Retype each line of the material below word for word; pictures stay out.

══════════

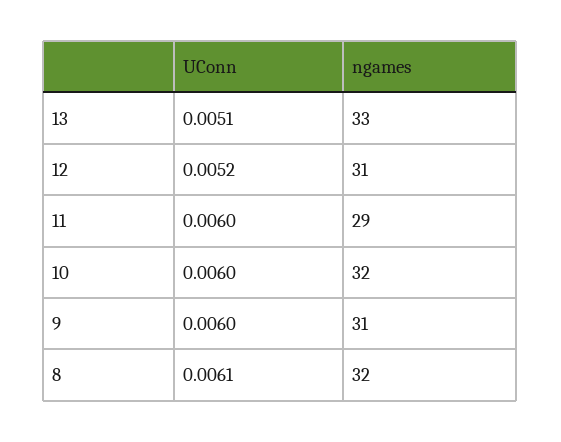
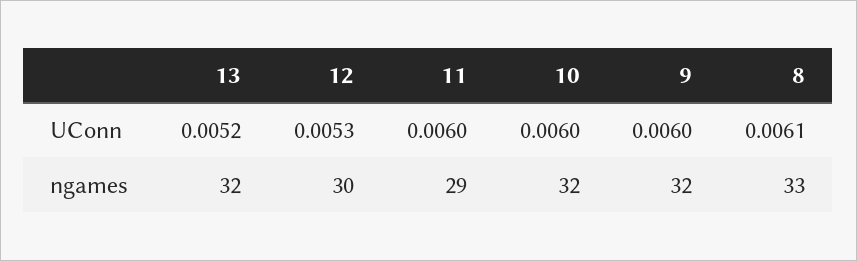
  {
    "UConn": {
-     "13": 0.0051,
+     "13": 0.0052,
-     "12": 0.0052,
+     "12": 0.0053,
      "11": 0.006,
      "10": 0.006,
      "9": 0.006,
      "8": 0.0061
    },
    "ngames": {
-     "13": 33,
+     "13": 32,
-     "12": 31,
+     "12": 30,
      "11": 29,
      "10": 32,
-     "9": 31,
+     "9": 32,
-     "8": 32
+     "8": 33
    }
  }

══════════

→ ANSWER TO THE PROBLEM
  {
    "UConn": {
-     "13": 0.0051,
+     "13": 0.0052,
-     "12": 0.0052,
+     "12": 0.0053,
      "11": 0.006,
      "10": 0.006,
      "9": 0.006,
      "8": 0.0061
    },
    "ngames": {
-     "13": 33,
+     "13": 32,
-     "12": 31,
+     "12": 30,
      "11": 29,
      "10": 32,
-     "9": 31,
+     "9": 32,
-     "8": 32
+     "8": 33
    }
  }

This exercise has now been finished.